[Exercise objective]: All lines in the records below with the word "significant" must be returned.

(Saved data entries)
════

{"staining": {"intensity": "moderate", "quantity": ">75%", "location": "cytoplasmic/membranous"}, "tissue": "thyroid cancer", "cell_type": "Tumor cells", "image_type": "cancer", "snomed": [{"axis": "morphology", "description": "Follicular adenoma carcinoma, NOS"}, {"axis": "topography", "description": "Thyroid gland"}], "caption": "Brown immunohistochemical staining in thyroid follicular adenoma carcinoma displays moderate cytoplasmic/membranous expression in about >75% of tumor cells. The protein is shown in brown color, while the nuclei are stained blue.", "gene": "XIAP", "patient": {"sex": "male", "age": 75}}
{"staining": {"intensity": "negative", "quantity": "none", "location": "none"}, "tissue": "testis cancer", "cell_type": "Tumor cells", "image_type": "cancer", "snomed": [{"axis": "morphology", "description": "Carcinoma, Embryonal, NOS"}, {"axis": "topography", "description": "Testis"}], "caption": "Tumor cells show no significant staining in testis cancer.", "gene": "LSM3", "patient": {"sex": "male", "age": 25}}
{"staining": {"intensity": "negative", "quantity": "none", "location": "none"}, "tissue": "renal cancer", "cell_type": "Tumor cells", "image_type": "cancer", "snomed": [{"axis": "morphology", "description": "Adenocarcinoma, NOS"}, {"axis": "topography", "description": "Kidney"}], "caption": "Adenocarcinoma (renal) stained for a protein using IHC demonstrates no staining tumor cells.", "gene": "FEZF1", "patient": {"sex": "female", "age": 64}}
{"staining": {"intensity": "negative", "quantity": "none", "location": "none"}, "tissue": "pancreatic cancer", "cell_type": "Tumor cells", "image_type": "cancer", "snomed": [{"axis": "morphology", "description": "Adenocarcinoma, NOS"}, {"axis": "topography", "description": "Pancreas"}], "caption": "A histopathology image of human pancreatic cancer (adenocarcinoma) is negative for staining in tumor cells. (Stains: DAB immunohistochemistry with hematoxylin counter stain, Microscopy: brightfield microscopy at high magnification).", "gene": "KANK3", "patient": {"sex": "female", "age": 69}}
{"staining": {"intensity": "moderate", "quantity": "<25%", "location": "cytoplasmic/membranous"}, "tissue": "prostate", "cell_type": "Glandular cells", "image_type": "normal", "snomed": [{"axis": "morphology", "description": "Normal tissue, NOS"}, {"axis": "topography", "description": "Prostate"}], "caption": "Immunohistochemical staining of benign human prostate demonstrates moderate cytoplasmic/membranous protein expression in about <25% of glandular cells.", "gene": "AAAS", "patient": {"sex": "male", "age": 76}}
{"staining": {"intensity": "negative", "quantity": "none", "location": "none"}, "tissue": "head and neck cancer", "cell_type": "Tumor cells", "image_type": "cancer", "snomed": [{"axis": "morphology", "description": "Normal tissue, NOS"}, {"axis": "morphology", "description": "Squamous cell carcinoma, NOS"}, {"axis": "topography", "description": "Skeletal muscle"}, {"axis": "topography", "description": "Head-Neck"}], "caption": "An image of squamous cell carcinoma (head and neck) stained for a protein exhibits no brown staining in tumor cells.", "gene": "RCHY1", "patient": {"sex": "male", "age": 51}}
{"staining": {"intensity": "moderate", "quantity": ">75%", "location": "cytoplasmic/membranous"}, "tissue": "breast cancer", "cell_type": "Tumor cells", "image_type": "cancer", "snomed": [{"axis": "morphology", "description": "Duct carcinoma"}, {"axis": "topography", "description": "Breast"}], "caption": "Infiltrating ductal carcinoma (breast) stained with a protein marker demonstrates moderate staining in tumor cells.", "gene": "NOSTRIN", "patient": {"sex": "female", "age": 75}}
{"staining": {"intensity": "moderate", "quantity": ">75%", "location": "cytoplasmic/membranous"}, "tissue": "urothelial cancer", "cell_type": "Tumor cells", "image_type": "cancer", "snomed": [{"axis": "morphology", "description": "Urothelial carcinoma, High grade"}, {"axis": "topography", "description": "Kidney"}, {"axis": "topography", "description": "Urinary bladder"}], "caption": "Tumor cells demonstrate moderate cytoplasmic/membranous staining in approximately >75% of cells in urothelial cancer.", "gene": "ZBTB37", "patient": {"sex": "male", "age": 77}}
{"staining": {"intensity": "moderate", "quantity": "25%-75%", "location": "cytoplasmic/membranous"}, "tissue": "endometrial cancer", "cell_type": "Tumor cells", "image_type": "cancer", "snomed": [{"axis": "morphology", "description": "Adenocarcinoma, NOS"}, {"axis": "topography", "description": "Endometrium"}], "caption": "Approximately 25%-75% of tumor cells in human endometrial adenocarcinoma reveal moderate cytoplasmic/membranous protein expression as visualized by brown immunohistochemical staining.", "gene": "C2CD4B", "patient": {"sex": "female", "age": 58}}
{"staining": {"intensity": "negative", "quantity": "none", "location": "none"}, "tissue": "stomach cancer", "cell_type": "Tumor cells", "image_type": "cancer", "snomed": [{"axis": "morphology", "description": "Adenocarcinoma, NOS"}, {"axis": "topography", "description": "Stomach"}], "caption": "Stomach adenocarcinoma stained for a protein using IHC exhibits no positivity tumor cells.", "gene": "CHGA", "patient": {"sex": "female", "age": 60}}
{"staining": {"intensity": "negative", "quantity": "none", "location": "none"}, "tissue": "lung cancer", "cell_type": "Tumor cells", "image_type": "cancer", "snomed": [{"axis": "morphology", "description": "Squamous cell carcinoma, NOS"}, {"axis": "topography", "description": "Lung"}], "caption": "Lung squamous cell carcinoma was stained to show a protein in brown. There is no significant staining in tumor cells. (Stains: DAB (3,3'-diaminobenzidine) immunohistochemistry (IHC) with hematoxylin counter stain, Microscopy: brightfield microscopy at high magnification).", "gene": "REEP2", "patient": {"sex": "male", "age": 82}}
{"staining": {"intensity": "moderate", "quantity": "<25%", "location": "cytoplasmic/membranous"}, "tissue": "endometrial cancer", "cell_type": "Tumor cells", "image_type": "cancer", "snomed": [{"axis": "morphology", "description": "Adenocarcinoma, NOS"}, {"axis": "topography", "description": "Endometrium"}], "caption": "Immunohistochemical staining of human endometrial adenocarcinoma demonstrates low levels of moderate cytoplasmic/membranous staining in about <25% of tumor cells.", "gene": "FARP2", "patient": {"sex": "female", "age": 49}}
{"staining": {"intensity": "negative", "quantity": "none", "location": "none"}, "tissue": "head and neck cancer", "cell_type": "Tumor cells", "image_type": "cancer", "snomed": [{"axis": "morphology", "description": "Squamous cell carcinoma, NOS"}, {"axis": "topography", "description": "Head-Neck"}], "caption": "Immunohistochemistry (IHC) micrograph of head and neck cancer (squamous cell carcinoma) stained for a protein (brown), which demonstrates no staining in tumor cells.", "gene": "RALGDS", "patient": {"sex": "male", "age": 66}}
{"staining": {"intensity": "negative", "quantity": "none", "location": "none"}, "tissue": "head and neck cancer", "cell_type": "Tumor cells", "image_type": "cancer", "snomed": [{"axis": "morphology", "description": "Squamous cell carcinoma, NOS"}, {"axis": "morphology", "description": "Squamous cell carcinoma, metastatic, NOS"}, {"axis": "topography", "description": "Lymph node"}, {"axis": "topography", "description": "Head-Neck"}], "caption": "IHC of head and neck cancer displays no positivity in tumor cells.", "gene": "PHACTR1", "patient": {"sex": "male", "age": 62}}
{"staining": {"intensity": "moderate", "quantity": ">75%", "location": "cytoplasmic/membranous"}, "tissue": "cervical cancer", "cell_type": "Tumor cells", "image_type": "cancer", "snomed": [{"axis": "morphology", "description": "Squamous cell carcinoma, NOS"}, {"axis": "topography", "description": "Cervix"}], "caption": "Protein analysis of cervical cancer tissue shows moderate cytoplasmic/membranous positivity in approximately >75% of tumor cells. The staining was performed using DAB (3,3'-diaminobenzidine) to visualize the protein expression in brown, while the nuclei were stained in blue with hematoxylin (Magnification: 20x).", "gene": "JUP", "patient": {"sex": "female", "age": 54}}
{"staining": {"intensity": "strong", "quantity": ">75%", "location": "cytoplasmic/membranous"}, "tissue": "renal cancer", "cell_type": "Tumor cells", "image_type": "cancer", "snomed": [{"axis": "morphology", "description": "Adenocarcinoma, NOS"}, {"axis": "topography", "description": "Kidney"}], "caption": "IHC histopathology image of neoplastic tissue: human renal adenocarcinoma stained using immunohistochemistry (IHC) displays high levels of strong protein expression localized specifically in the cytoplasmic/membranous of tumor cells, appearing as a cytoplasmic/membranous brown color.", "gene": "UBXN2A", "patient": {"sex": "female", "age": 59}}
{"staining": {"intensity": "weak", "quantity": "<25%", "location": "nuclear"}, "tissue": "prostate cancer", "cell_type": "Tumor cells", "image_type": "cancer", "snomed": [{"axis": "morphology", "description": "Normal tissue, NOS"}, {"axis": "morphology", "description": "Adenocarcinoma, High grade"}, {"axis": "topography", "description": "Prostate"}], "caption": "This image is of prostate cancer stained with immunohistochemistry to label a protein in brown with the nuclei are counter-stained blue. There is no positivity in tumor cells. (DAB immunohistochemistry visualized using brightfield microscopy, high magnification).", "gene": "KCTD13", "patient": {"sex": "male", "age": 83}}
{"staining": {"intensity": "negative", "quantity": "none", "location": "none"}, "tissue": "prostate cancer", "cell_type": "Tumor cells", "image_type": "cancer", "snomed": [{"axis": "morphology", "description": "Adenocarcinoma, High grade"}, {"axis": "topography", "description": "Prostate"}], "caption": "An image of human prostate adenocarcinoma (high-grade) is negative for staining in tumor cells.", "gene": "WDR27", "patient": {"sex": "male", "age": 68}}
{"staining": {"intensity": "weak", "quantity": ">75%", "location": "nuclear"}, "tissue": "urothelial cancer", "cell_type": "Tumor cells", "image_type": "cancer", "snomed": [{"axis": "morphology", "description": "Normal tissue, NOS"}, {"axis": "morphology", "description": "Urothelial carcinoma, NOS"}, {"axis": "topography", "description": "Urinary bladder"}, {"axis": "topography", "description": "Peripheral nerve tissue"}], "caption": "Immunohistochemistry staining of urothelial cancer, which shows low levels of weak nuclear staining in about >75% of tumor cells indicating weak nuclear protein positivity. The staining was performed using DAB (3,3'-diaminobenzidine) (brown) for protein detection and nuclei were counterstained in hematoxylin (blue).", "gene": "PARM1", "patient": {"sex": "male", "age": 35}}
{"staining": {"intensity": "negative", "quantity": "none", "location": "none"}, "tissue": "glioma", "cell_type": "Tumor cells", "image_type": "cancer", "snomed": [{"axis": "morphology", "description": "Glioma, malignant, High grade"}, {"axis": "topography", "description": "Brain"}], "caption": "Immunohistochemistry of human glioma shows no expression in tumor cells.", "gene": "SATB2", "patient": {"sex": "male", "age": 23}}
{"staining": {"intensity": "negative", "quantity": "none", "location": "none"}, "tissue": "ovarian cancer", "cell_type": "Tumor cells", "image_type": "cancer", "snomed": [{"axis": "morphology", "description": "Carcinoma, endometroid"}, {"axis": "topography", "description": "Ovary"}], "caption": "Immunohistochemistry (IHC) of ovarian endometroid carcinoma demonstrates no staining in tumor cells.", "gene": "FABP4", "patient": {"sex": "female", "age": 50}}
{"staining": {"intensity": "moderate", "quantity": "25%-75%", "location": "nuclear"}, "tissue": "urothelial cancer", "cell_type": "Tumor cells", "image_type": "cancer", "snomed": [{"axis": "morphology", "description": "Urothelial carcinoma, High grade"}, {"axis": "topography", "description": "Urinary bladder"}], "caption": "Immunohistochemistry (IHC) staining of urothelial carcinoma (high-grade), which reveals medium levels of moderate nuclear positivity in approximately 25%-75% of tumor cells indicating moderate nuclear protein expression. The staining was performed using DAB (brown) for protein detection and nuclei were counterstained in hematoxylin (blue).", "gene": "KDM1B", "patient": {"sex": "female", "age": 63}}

════

[Response to this exercise]:
{"staining": {"intensity": "negative", "quantity": "none", "location": "none"}, "tissue": "testis cancer", "cell_type": "Tumor cells", "image_type": "cancer", "snomed": [{"axis": "morphology", "description": "Carcinoma, Embryonal, NOS"}, {"axis": "topography", "description": "Testis"}], "caption": "Tumor cells show no significant staining in testis cancer.", "gene": "LSM3", "patient": {"sex": "male", "age": 25}}
{"staining": {"intensity": "negative", "quantity": "none", "location": "none"}, "tissue": "lung cancer", "cell_type": "Tumor cells", "image_type": "cancer", "snomed": [{"axis": "morphology", "description": "Squamous cell carcinoma, NOS"}, {"axis": "topography", "description": "Lung"}], "caption": "Lung squamous cell carcinoma was stained to show a protein in brown. There is no significant staining in tumor cells. (Stains: DAB (3,3'-diaminobenzidine) immunohistochemistry (IHC) with hematoxylin counter stain, Microscopy: brightfield microscopy at high magnification).", "gene": "REEP2", "patient": {"sex": "male", "age": 82}}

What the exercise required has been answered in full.